=== Page extract ===

`The Low Down' never rises to its potential

April 20, 2001|By Chris Kaltenbach | Chris Kaltenbach,SUN MOVIE CRITIC

The hero of "The Low Down" is Frank, a guy who has no idea what he wants to do with his life, either personally or professionally, and only some vague inkling that he needs to know better.

That could be the basis of an interesting film, as Frank stumbles through his days in search of ... something. But for filmmaker Jamie Thraves, the fact of this guy's emotional inertia is what makes him interesting, not his efforts to get beyond it.

The result is a film as uninvolving as Frank's life, far too content to simply follow Frank around, without offering much in the way of insight. We start out not caring much for Frank and his equally uninvolving friends, and we end up pretty much the same way.

Firmly ensconced in his late 20s, Frank (Aidan Gillen) works as a prop-maker for British television, designing big heads and big hands and other outlandish things for game shows and the like. This enables audiences to see that Frank is a creative person and hints at the fascinating life he could be leading, if only he applied himself to it.

But he's too busy hanging out with his buds, watching the world go by and dealing with this occasional feeling that something is missing.

Then, while shopping for a new apartment - and even getting up the energy for something as involved as that takes some doing - Frank runs into Ruby (Kate Ashfield), a disarmingly up-front real estate agent who shows him a few flats that even she admits are hovels. Attracted by her honesty and her shy smile, he summons the nerve to ask her out on a date.

The two seem to hit it off, but then, in the time-honored tradition of movie loners everywhere, Frank is overwhelmed by his good fortune. He never manages to say how he feels about her (she's got some issues too, including a resistance to intimacy that Frank deals with by pretending it's not an issue), and soon he's reduced to staring at her from afar, spying on her for no discernible reason other than his chronic tendency to avoid any matter of substance.

===

Job -
Transcribe the passage from the review of "The Low Down" starting at "April 20, 2001|By" and ending at "get beyond it.".

=== Listed records ===

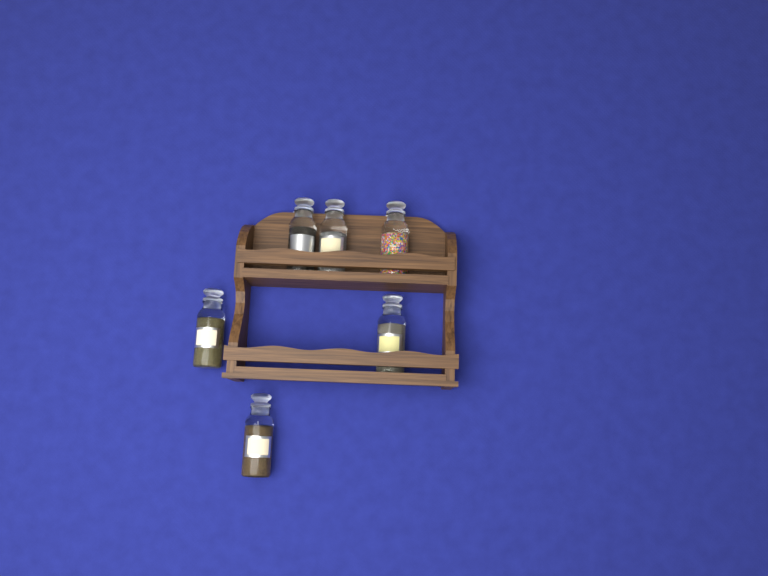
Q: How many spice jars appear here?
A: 6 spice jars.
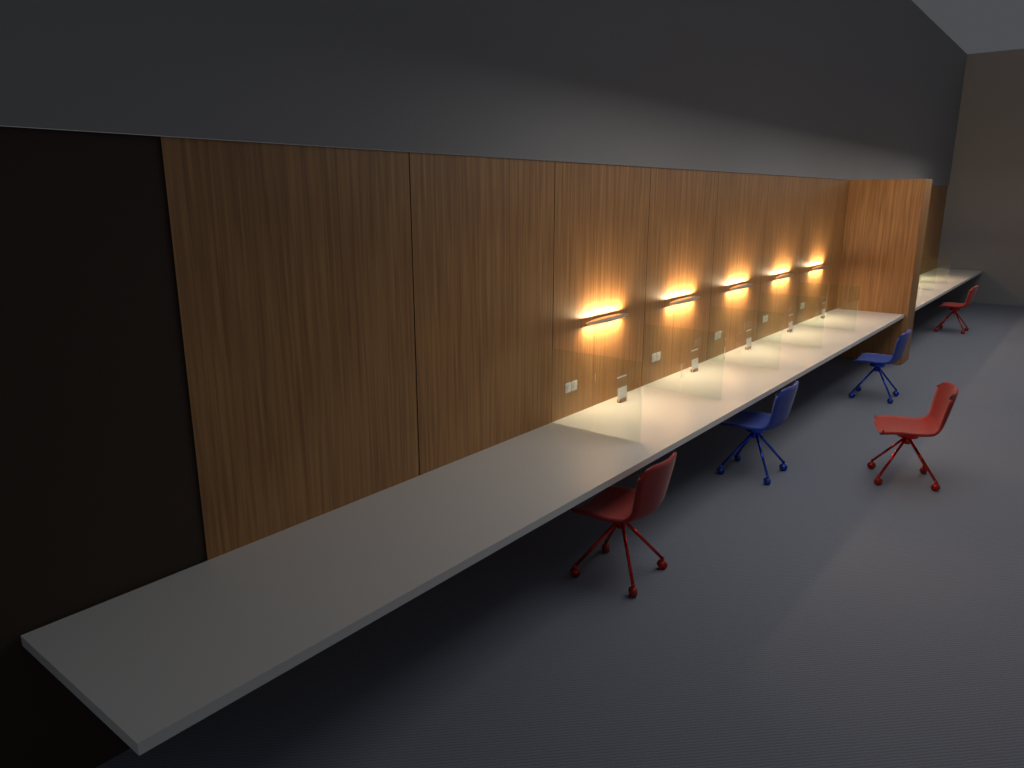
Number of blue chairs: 2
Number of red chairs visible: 3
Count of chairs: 5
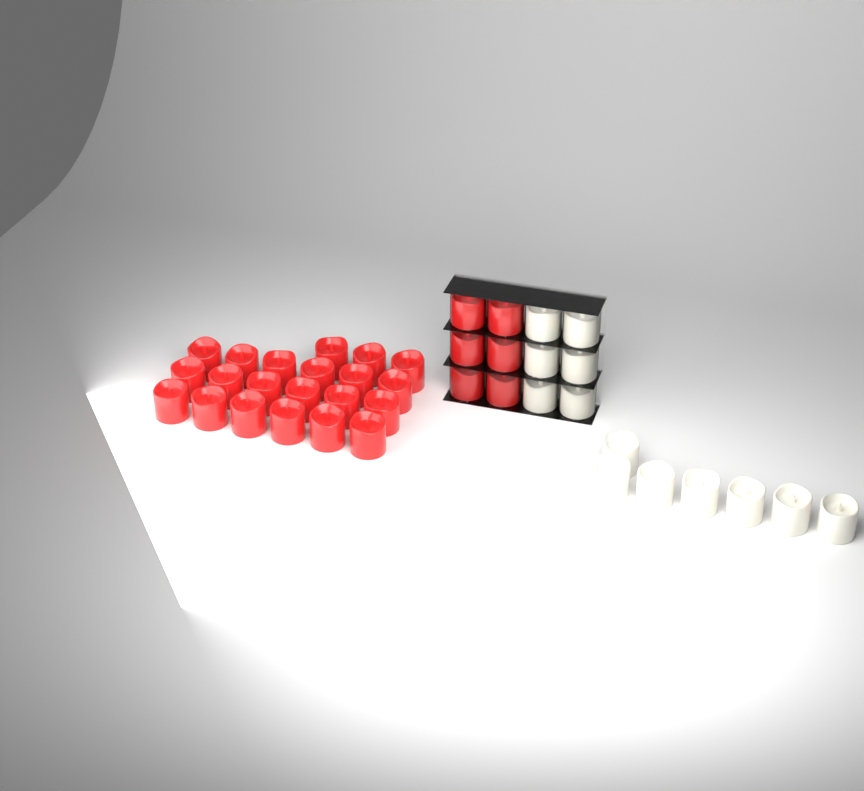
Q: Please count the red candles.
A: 27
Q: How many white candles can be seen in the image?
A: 13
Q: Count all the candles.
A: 40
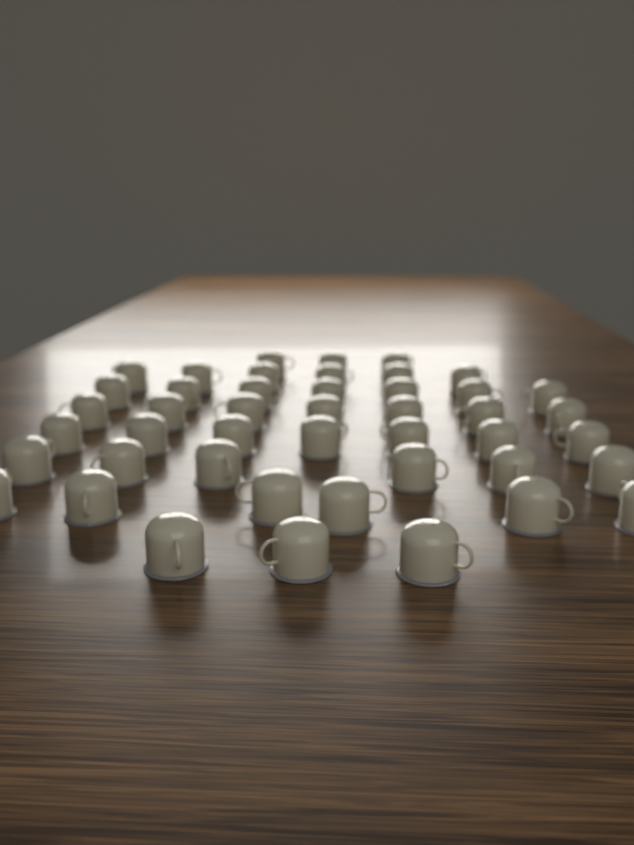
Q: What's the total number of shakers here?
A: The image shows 45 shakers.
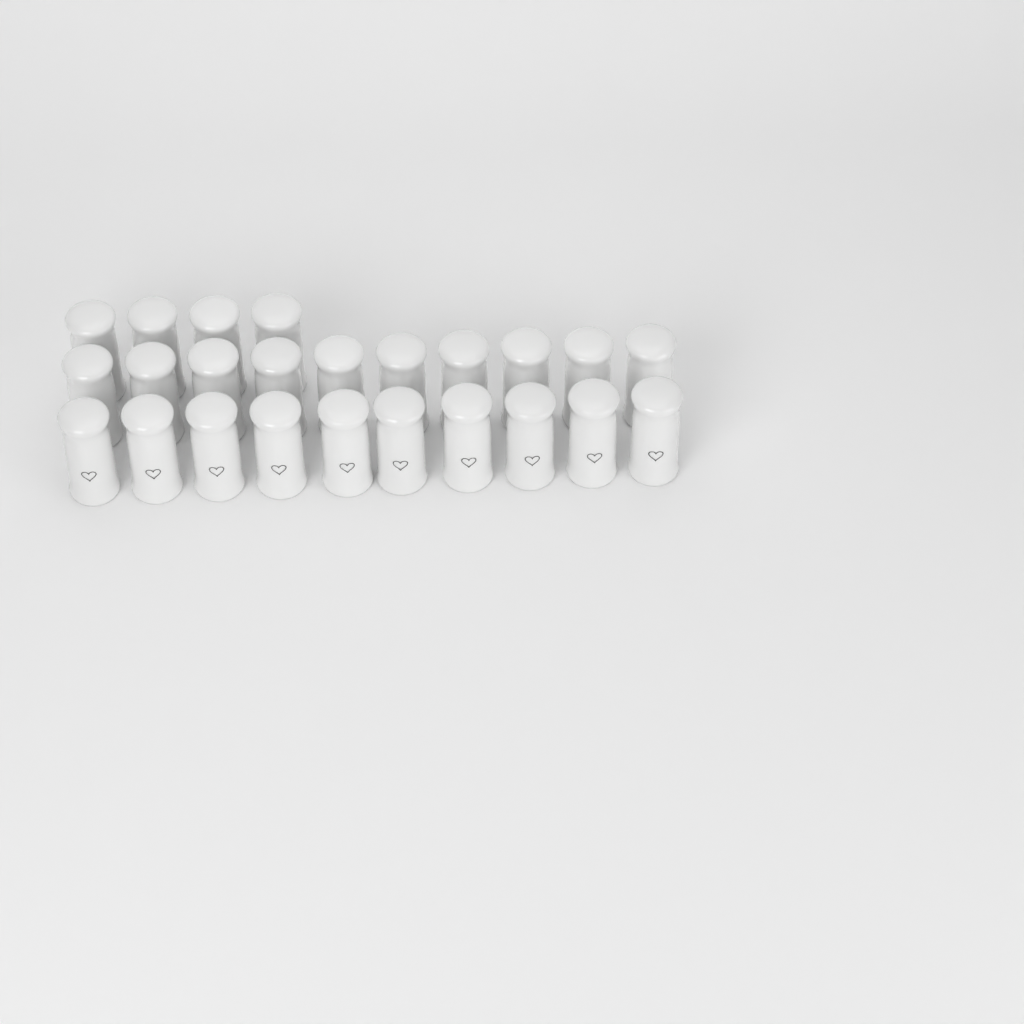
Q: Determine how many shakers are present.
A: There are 24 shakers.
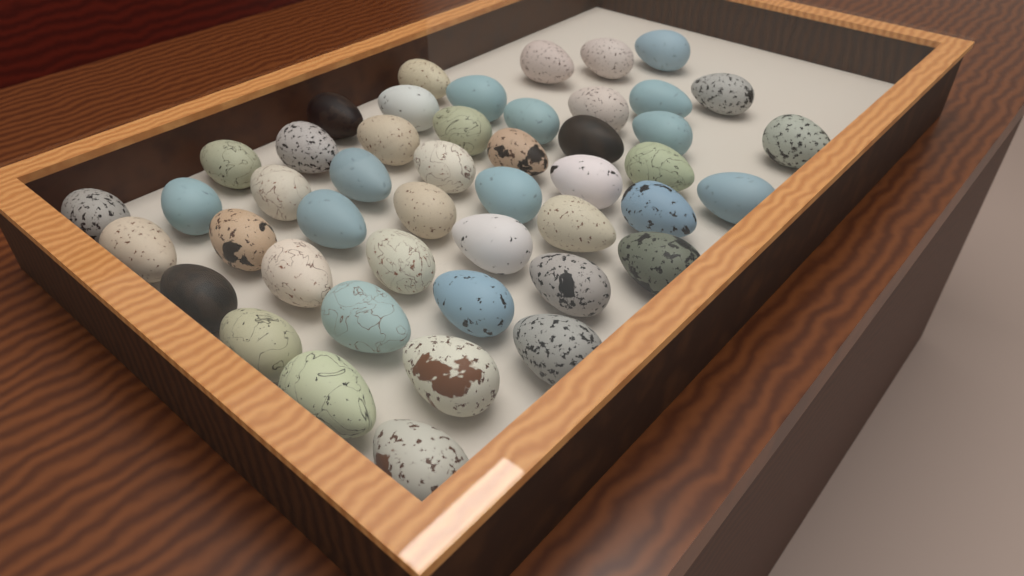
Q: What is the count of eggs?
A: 47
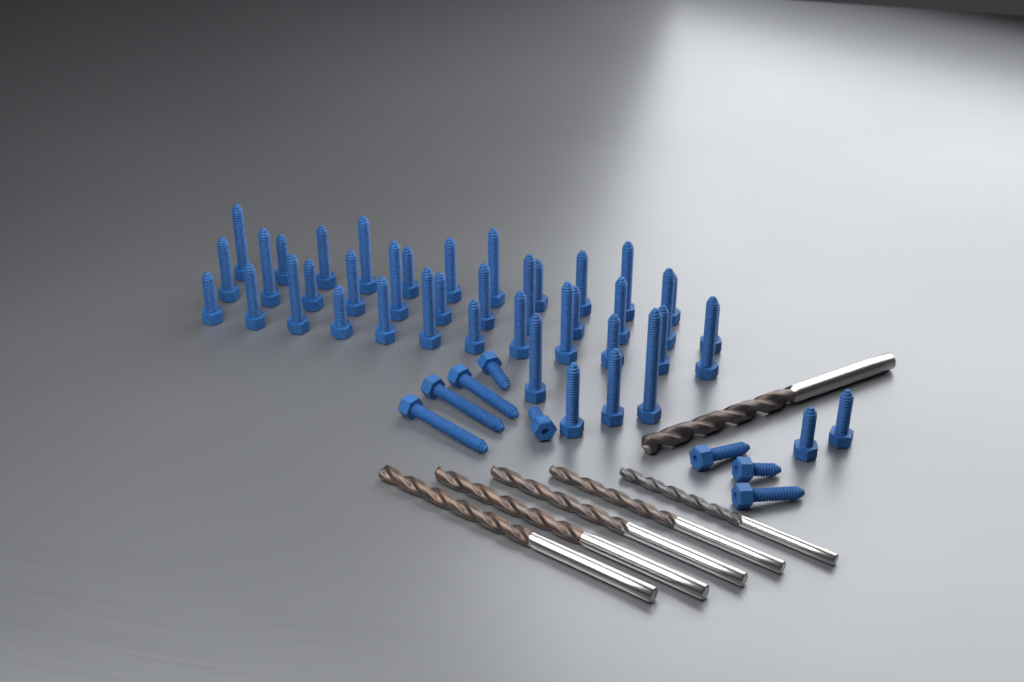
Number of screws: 49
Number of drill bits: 6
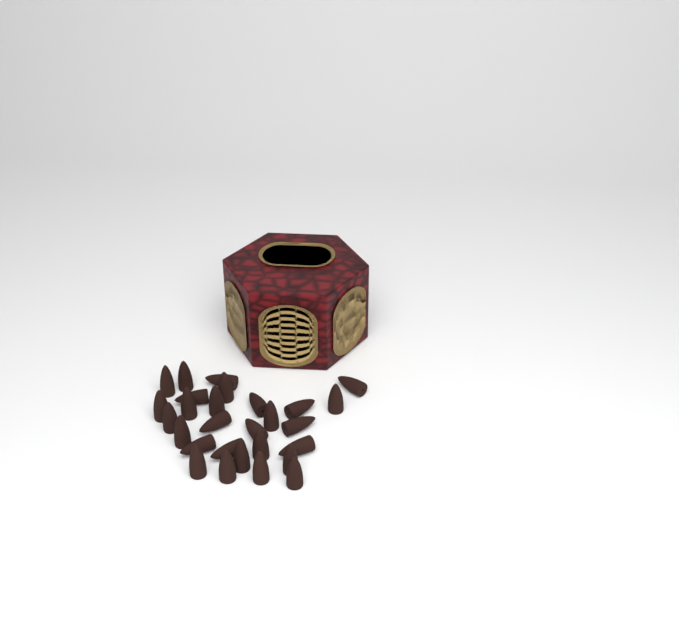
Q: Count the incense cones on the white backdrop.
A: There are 28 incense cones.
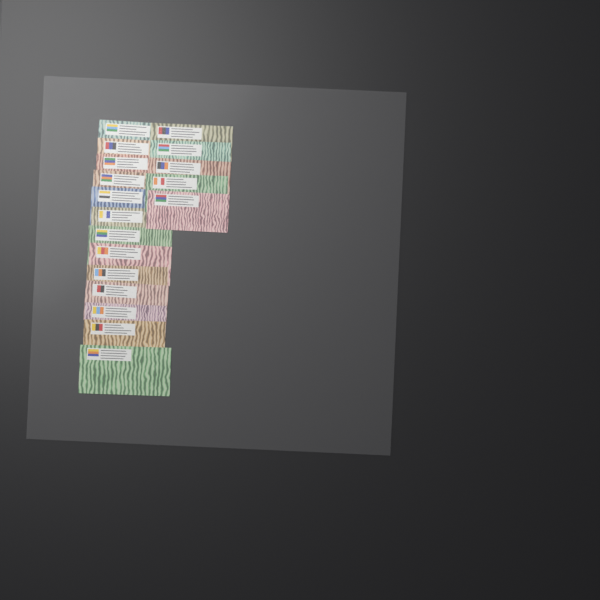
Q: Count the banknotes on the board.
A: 18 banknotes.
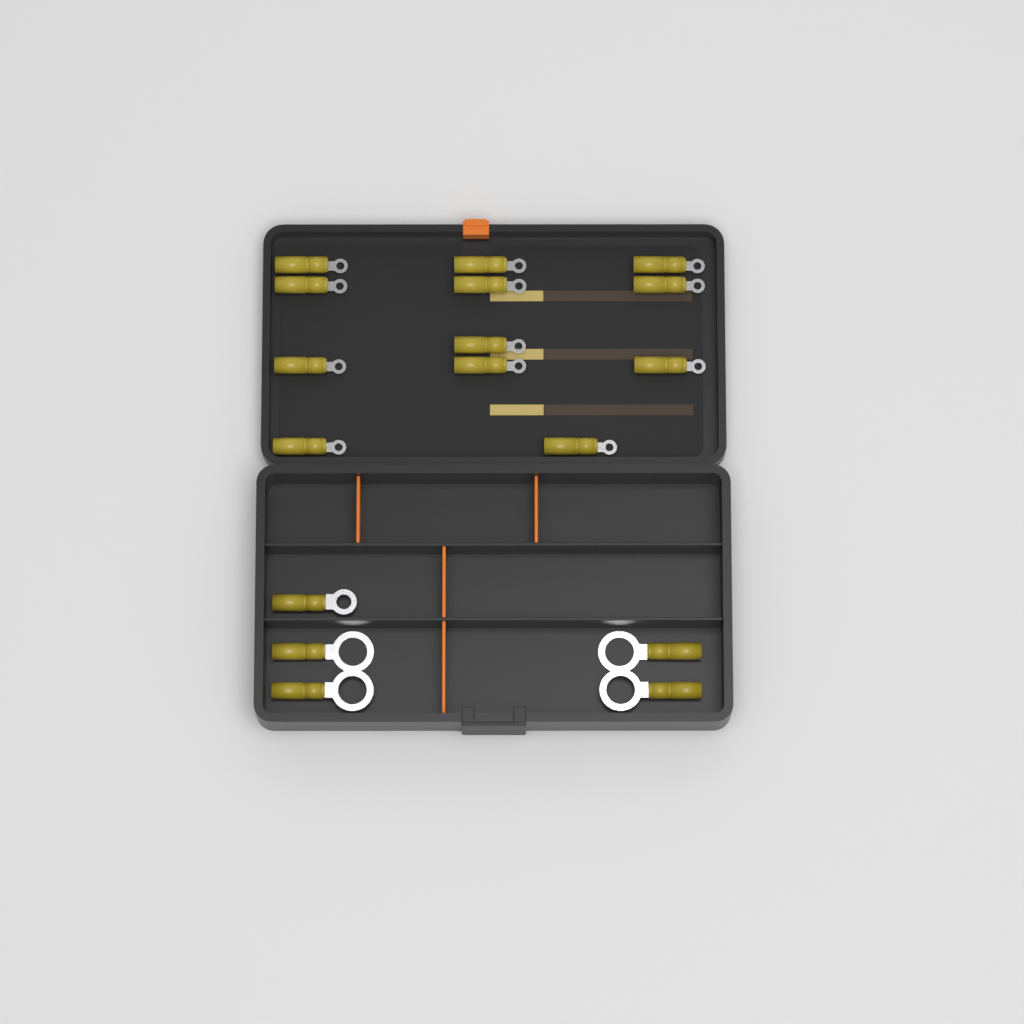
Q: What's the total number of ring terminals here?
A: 17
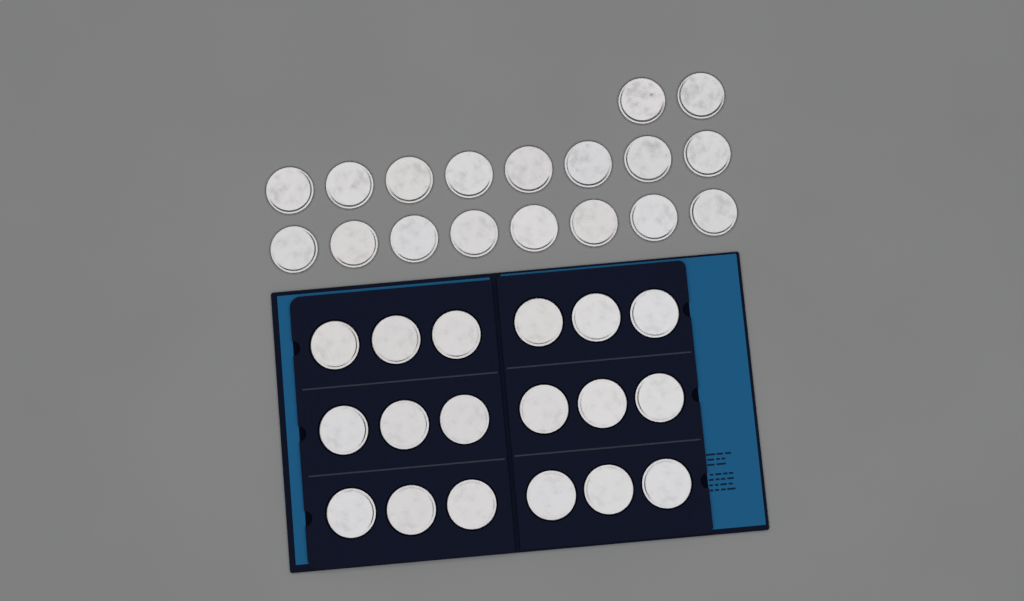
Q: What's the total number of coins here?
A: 36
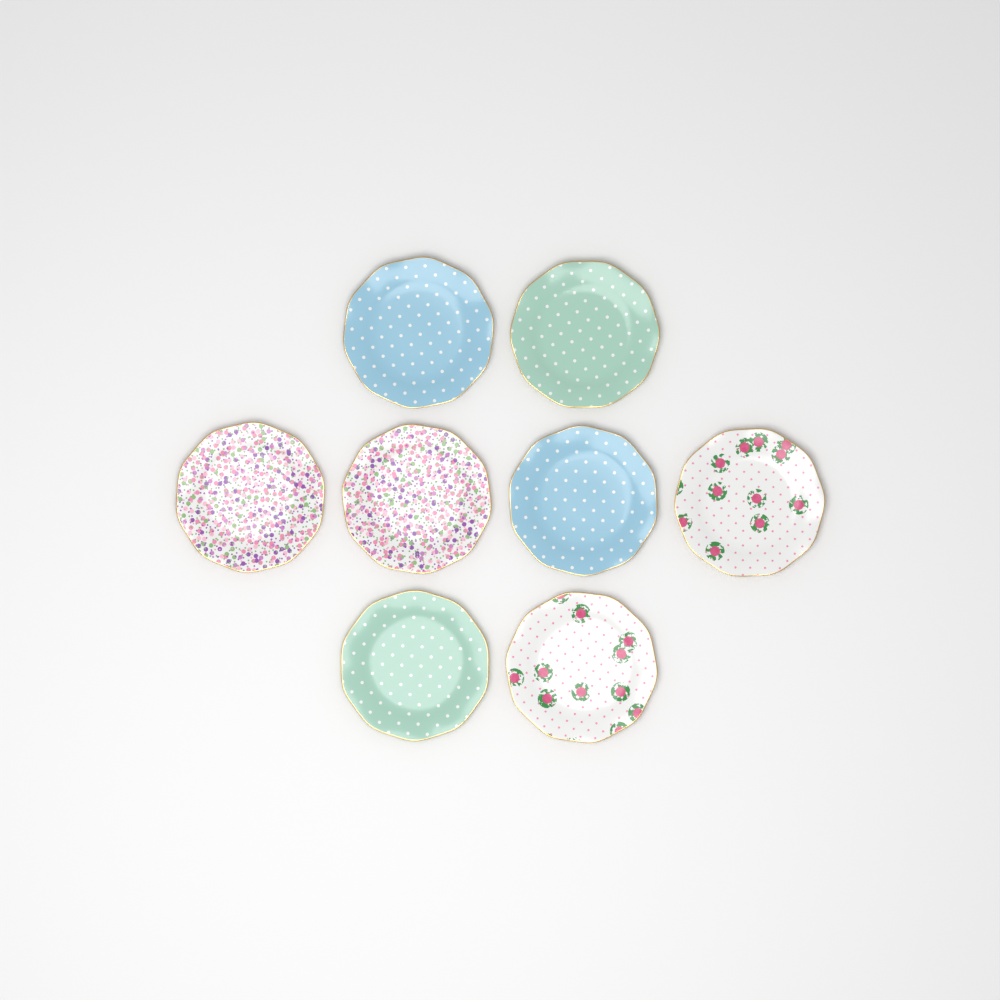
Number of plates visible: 8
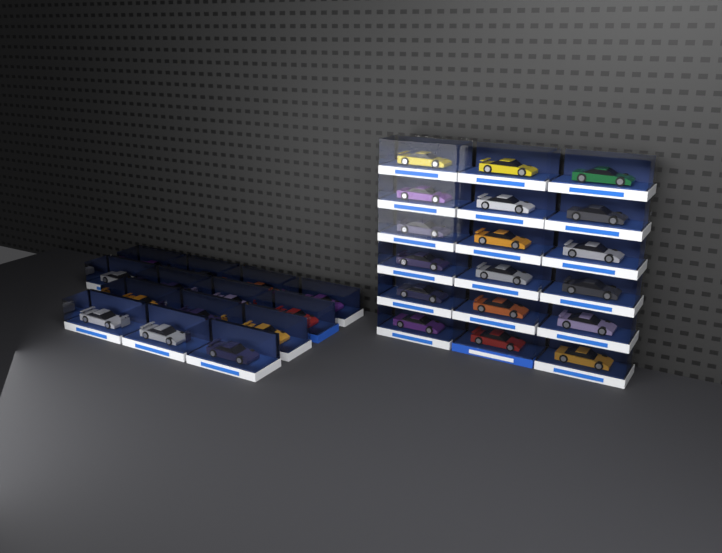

===

Answer to this task -
April 20, 2001|By Chris Kaltenbach | Chris Kaltenbach,SUN MOVIE CRITIC

The hero of "The Low Down" is Frank, a guy who has no idea what he wants to do with his life, either personally or professionally, and only some vague inkling that he needs to know better.

That could be the basis of an interesting film, as Frank stumbles through his days in search of ... something. But for filmmaker Jamie Thraves, the fact of this guy's emotional inertia is what makes him interesting, not his efforts to get beyond it.